Emissions industrielles (IED)

La directive 2010/75/UE  du Parlement européen et du Conseil du 24 novembre 2010 relative aux émissions industrielles - dite IED - a remplacé la directive relative à la prévention et à la réduction intégrées des pollutions, appelée directive IPCC, et qui encadrait les installations industrielles les plus polluantes. La directive met en place un cadre général concernant les principales activités industrielles.

Les installations industrielles visées doivent respecter des obligations fondamentales. Il s’agit ainsi de  prendre les mesures de prévention contre la pollution des sols, de l’eau et de l’air, d’appliquer les meilleures techniques disponibles (MTD), de ne causer aucune pollution importante, de limiter, recycler ou éliminer les déchets de la façon la moins polluante, de maximiser l’efficacité énergique, de prévenir les accidents et limiter leur impact et enfin de remettre les sites en état lorsque les activités prennent fin.

L’approche adoptée privilégie l’intervention à la source et la gestion prudente des ressources naturelles et tient compte, le cas échéant, des circonstances économiques et des spécificités locales de l’endroit où se développe l’activité industrielle conformément au principe du «pollueur payeur» et au principe de prévention de la pollution.

Une participation du public permet d’accroître la transparence du processus décisionnel et de sensibiliser le public aux problèmes d’environnement.

Meilleures techniques disponibles

La directive a introduit des obligations découlant principalement de l’application, dorénavant obligatoire, des meilleures techniques disponibles (MTD) et des valeurs limites d’émission qui leur sont associées.

L’accessibilité des informations sur les meilleures techniques disponibles est assurée par des  documents de référence sur les meilleures techniques disponibles qui peuvent être consultés sur les sites internet suivants :

Application au Luxembourg

La loi modifiée du 9 mai 2014 relative aux émissions industrielles qui transpose la directive sus-mentionnée a pour objet de:

  • réaliser la prévention et la réduction intégrées des pollutions en provenance des établissements;
  • protéger la sécurité, la salubrité ou la commodité par rapport au public, au voisinage ou au personnel des établissements, la santé et la sécurité des travailleurs au travail ainsi que l'environnement humain et naturel;
  • promouvoir un développement durable.

Les établissements concernés sont ceux susceptibles d’émettre une grande quantité de polluants dans l’air, l’eau ou le sol. Selon la loi précitée, les établissements concernés sont les établissements industriels, commerciaux ou artisanaux, publics ou privés, ainsi que toute installation, activité ou procédé dont l’activité pourrait présenter un danger ou un inconvénient à l’environnement ou à l’homme.

Cette loi concerne une quarantaine d’établissements au Luxembourg.

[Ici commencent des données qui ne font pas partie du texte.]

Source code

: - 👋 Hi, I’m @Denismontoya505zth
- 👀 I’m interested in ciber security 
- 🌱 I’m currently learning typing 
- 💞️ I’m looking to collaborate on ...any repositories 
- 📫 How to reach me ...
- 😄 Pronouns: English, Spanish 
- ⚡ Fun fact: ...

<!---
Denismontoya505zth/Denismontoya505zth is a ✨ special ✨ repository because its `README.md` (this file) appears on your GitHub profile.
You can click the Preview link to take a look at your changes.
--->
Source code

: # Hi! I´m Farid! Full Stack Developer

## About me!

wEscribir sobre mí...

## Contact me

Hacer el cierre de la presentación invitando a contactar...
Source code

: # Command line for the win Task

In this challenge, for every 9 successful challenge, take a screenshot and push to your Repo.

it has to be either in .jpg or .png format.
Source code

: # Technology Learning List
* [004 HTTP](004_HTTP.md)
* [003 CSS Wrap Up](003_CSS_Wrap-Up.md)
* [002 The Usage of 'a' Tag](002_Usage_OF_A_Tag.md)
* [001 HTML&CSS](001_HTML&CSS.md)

Il s’agit en règle générale d’installations industrielles faisant partie des secteurs suivants:

  • industries d’activités énergétiques ;
  • production et transformation des métaux ;
  • industries minérales ;
  • industries chimiques ;
  • gestion des déchets ;
  • l’élevage d’animaux

L’objectif de cette loi est de réduire les émissions polluantes dans l’air, l’eau et le sol et à éviter la production de déchets afin d’arriver à un niveau élevé de protection de l’environnement.

Tout établissement soumis à cette loi est également soumis, en en tant qu’établissement de la classe 1, à la loi modifiée du 10 juin 1999 relative aux établissements classes.

 

La loi « IED » impose entre autres la réalisation d’un rapport de base avant la mise en service de l’installation ou avant la première actualisation de l’autorisation délivrée à l’installation qui est intervenue après l’entrée en vigueur de la loi « IED ».

Ce rapport contient les informations nécessaires pour déterminer le niveau de contamination du sol et des eaux souterraines à un instant. Il servira de référence lors de la cessation d’activité de l’installation en question et permettra de définir, en cas de pollution significative, les conditions de remise en état.  

Le rapport de base est à élaborer par un organisme agréé disposant de l’agrément E5 en suivant la communication de la Commission « Orientations de la Commission européenne concernant les rapports de base prévus à l’article 22, paragraphe 2, de la directive 2010/75/UE relative aux émissions industrielles », publiée le 6 mai 2014 au Journal officiel de l’Union européenne.